A Computer Scientist in a Business School

Sunday, October 25, 2009

What is the (Real) Cost of Open Access?

After the transformation of Communications of ACM, I find myself increasingly interested in the articles that are published in CACM. As expected, one of the common ways to demonstrate my interest is by sharing the URL for the paper, on Twitter, on Facebook, on the blog, or by sharing the link with friends and colleagues. Unfortunately, CACM has a closed-access policy, effectively preventing anyone without a ACM membership or without a university account from actually reading the papers. Same thing for papers published in conferences and journals, but there I can typically find the paper in the home page of the author. For CACM, this is often not the case.

Needless to say, I hate closed access policies. While I can understand the shortsightedness of for-profit publishers, I fail to see why ACM has not adopted at least a "semi" Open Access model, making, say, the current issue of Communications of ACM available to the public. Or by giving public access to papers published 10 or 20 years back in the different journals and conferences.

The stated goal of the association is to promote the field. By restricting access, ACM simply does not work towards this goal!

The main argument that I hear is that publishing has some costs. But I am really trying to understand what are these costs. What is the magnitude of these costs? And who is being paid? Almost like the health-care debate, we are told that something is expensive but we have no idea of who ends up getting the money.

Let's examine the potential cost factors:

Printing: I understand that printing on paper has costs. But covering the the cost of printing seems easy: Amortize it across the print subscribers. (Or even abolish print versions.)

Servers for distribution: What is the cost of electronically distributing papers? The cost of running a server, should not be a concern. At the worst case, NSF should provide funds for that. I find it hard to think that NSF would turn down a request for funding a server that provides open access to scientific journals!

Submission handling: The cost of the submission website? I doubt that it is above $5K per year, per journal. Ask for a nominal submission fee (say $50 per paper) to cover this. The cost for the copy-editors? We can do much better without them, thank you. (Seriously, why do we still have copyeditors?)

Admin cost: The only cost that I can think of is the cost of the admin staff. But how much is it? I honestly have no idea! Is it so high that the ACM member subscriptions cannot cover the cost? I am trying to find the budget of ACM but I cannot find anything public.

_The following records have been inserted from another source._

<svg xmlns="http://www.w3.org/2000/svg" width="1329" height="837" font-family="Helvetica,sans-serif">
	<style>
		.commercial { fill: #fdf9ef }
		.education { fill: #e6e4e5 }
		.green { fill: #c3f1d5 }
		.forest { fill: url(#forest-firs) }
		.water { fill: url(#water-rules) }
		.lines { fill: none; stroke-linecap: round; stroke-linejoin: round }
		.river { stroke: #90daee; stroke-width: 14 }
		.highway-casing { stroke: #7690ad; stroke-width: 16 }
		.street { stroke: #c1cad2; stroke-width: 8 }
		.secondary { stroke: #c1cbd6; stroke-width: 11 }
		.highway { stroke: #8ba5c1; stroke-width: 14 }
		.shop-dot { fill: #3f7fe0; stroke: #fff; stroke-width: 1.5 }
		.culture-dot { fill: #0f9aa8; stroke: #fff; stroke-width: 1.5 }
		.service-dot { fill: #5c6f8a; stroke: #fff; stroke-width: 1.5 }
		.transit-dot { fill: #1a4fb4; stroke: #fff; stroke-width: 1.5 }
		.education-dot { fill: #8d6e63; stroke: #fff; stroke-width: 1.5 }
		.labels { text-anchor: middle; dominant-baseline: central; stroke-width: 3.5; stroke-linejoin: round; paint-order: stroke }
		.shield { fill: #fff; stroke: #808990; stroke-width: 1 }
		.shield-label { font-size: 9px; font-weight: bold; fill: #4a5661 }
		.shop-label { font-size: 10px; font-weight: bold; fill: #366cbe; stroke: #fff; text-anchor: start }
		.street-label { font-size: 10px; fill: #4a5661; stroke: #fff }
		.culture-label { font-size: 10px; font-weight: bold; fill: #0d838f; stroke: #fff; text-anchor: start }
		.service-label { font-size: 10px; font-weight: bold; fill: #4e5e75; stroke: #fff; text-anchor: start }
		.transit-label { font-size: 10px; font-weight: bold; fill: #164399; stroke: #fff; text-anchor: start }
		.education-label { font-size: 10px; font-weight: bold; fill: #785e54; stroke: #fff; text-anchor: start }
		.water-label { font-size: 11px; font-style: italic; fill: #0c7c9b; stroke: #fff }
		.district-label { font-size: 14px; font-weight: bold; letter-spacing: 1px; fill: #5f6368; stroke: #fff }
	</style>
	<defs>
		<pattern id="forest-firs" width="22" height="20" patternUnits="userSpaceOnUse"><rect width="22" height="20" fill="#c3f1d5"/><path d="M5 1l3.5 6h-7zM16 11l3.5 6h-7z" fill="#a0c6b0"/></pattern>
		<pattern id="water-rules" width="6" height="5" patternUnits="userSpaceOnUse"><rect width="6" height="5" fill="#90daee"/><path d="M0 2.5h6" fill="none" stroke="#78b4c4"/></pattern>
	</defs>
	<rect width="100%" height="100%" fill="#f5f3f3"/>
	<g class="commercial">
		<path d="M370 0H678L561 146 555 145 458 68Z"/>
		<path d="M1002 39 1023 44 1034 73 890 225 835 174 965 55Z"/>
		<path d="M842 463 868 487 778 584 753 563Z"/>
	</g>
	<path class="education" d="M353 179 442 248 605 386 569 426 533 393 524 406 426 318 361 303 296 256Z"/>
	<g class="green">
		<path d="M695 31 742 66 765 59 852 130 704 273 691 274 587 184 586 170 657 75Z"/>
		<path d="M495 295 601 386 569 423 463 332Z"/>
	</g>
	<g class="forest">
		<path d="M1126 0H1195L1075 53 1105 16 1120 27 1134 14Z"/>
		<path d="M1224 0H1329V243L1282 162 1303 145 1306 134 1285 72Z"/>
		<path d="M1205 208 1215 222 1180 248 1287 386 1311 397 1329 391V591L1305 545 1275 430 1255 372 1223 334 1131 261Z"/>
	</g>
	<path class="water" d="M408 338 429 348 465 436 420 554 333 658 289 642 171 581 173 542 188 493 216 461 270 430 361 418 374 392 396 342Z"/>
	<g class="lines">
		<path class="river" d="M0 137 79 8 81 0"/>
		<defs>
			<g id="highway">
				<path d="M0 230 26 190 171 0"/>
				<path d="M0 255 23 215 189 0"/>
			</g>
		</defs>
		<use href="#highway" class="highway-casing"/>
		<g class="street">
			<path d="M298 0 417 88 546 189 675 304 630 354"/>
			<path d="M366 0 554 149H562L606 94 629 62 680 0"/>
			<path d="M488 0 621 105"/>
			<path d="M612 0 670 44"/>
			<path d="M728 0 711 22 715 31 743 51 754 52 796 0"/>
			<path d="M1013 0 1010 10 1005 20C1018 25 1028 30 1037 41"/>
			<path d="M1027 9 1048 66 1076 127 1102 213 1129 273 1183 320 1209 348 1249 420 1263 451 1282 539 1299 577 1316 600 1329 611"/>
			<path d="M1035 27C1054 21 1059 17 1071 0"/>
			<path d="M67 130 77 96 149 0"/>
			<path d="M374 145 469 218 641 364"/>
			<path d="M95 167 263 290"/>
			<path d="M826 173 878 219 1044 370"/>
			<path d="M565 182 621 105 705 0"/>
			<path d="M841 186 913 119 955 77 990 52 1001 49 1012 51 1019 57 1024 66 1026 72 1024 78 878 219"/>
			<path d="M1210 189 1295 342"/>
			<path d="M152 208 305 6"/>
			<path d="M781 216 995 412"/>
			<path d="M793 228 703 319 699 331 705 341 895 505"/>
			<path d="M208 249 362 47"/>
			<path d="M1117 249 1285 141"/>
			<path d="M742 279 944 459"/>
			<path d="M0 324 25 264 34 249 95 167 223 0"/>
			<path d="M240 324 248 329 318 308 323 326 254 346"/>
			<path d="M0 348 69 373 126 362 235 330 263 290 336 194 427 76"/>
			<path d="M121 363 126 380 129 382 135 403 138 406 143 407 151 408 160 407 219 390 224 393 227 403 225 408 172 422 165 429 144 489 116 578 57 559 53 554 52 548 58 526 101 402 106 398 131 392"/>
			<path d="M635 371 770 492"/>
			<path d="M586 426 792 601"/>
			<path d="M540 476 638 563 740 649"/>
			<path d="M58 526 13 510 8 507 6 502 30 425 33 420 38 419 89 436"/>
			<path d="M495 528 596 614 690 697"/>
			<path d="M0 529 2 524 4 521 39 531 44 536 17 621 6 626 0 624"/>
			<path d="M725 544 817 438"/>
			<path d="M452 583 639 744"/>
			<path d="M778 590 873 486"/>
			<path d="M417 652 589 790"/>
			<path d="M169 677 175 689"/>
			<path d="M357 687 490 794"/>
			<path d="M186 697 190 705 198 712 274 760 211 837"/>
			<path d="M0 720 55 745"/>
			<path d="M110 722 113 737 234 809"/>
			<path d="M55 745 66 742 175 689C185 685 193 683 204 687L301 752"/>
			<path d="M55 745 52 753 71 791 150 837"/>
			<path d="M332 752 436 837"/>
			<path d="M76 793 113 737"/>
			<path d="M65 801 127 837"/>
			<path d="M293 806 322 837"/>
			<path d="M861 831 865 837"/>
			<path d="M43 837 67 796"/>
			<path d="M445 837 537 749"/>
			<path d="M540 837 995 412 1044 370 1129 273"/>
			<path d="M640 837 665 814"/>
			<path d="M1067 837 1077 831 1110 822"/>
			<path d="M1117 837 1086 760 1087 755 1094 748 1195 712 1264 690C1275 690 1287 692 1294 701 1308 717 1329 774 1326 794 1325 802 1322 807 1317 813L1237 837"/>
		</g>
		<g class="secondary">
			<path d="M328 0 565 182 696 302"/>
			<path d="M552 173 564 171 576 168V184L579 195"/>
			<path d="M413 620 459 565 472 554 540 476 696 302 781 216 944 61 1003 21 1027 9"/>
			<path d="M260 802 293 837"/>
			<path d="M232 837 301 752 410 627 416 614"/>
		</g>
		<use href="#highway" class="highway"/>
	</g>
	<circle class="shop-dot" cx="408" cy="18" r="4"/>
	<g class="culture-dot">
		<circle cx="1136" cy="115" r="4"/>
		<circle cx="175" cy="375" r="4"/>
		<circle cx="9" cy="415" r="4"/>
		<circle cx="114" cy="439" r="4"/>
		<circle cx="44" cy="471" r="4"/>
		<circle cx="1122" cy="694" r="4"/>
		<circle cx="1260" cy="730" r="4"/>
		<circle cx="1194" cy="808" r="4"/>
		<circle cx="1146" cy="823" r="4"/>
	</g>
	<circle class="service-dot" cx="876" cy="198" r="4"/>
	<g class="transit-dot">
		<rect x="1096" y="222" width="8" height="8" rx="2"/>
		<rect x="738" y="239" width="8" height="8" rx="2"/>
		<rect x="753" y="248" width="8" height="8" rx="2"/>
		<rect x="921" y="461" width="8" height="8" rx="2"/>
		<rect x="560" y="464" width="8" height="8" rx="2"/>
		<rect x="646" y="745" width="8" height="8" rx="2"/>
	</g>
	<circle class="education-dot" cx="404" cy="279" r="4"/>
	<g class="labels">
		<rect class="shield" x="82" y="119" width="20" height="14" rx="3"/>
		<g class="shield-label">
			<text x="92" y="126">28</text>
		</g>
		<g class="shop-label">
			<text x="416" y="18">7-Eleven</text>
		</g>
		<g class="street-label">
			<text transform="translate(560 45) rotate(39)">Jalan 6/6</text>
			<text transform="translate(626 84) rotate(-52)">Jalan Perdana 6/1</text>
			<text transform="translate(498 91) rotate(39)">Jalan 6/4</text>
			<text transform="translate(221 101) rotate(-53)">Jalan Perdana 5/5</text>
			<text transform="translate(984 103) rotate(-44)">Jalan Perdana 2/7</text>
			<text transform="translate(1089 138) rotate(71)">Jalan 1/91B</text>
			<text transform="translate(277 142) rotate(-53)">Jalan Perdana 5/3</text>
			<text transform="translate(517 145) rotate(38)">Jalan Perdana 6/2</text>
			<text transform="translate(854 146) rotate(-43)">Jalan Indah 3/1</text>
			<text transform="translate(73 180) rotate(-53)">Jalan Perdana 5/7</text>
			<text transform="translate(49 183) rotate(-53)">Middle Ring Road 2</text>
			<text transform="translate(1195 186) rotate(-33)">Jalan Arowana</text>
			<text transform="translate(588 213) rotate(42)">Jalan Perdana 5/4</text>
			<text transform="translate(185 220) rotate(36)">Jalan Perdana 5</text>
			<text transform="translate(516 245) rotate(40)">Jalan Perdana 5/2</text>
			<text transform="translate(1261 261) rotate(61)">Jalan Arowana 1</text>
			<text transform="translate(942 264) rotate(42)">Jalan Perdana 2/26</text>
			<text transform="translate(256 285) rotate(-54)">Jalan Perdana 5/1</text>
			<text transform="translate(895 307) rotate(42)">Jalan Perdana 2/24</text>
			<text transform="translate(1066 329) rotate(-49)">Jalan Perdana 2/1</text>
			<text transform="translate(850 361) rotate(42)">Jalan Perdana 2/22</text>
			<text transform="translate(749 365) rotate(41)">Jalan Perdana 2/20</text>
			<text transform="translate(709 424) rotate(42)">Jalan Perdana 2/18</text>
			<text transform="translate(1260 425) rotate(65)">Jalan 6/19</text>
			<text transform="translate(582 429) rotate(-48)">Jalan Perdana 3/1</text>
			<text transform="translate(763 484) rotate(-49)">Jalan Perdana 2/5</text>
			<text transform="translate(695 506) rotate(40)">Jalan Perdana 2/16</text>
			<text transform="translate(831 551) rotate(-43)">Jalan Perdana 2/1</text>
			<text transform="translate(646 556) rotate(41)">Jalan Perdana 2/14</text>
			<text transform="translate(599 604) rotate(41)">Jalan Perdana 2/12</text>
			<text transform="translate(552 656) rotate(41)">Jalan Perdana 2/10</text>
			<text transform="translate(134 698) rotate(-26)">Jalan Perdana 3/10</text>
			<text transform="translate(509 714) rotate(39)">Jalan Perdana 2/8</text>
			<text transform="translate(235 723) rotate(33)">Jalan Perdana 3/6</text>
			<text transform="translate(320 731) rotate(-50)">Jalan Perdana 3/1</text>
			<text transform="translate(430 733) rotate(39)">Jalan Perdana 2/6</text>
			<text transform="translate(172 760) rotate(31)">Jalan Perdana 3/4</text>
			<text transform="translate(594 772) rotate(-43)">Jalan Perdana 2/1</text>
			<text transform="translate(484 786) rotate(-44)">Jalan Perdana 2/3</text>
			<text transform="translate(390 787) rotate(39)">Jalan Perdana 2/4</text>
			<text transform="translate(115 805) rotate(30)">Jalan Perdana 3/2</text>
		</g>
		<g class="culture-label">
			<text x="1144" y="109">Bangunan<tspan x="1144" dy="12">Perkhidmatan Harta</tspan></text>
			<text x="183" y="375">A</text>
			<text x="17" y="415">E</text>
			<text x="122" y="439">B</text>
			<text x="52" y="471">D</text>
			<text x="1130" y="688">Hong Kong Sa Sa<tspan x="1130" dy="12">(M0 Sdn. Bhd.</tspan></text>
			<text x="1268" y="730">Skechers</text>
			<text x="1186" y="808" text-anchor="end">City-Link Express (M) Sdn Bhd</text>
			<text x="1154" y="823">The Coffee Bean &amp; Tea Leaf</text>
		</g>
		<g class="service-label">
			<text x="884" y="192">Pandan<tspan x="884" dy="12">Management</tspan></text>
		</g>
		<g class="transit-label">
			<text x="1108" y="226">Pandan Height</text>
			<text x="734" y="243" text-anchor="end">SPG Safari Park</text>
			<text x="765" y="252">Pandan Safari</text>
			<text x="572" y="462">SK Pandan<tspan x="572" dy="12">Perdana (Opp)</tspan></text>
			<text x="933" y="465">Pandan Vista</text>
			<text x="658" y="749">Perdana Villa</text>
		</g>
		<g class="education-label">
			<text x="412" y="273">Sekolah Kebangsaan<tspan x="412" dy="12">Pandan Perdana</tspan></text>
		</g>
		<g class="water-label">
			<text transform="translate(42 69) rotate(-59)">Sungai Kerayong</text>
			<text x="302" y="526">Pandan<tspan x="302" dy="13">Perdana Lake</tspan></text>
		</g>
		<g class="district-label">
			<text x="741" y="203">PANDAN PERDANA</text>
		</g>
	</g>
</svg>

Are there other hidden costs?

If anyone has pointers or extra information, please let me know. I am really trying to understand the real costs of high-quality electronic publishing.

Sunday, October 11, 2009

When Noise is Your Friend: Smoothed Analysis

Have you ever encountered the phrase "the algorithm has exponential running time, in the worst-case scenario, but in practice we observed it to be pretty efficient"? It is the phrase that divides theoreticians and practitioners. Many theoretical computer scientists focus on the analysis of the worst case complexity, generating often results that contradict practice.

For example, the simplex algorithm for linear programming is well known to be pretty efficient in practice. In theory, the worst-case complexity of simplex is exponential, classifying the simplex algorithm as a "non-efficient" algorithm. However, simplex has exponential running time only for very special cases. Most practitioners would even argue that you will never encounter such strange cases in practice. Only an adversary could potentially design such inputs.

Similarly, the Traveling Salesman Problem is a hallmark example of an NP-complete problem, i.e., unlikely to have an efficient algorithm anytime soon. However, there are many implementations of TSP that can provide almost optimal solutions for TSP, for pretty big inputs.

K-means is another such algorithm. It has a horrible worst-case scenario but ask the millions of people that use it for clustering. One of the most efficient clustering algorithms, despite its wost-case exponential complexity.

So, how can we reconcile theory and practice?

A very nice approach towards this reconciliation is the case of smoothed analysis. I first learned about this approach for analyzing algorithms by attending the (fascinating) job talk of Jon Kelner. Jon showed that if you pertubate a little bit the input before feeding it to the simplex algorithm, then it is almost impossible for the pertubed input to generate an exponential running time. In other words, by adding a little bit of noise in the data, there is the guarantee that we avoid the "tricky" parts of the input space.

What is the beauty of this approach? It explains why in many cases "inefficient" algorithms work well in practice: Most real data contain noise, and this noise can actually be beneficial! The other big lesson is that sometimes an algorithm ends up having a horrible worst-case performance just due to a small number of potential inputs, that are almost adversarial. Adding noise, may take care of these strange cases.

The last issue of Communications of ACM, has a great review article by Spielman and Teng on Smoothed Analysis. Explains the difference between worst-case, average-case, and smoothed analysis, and points to a wide variety of problems that have been analyzed using this technique. Highly recommended!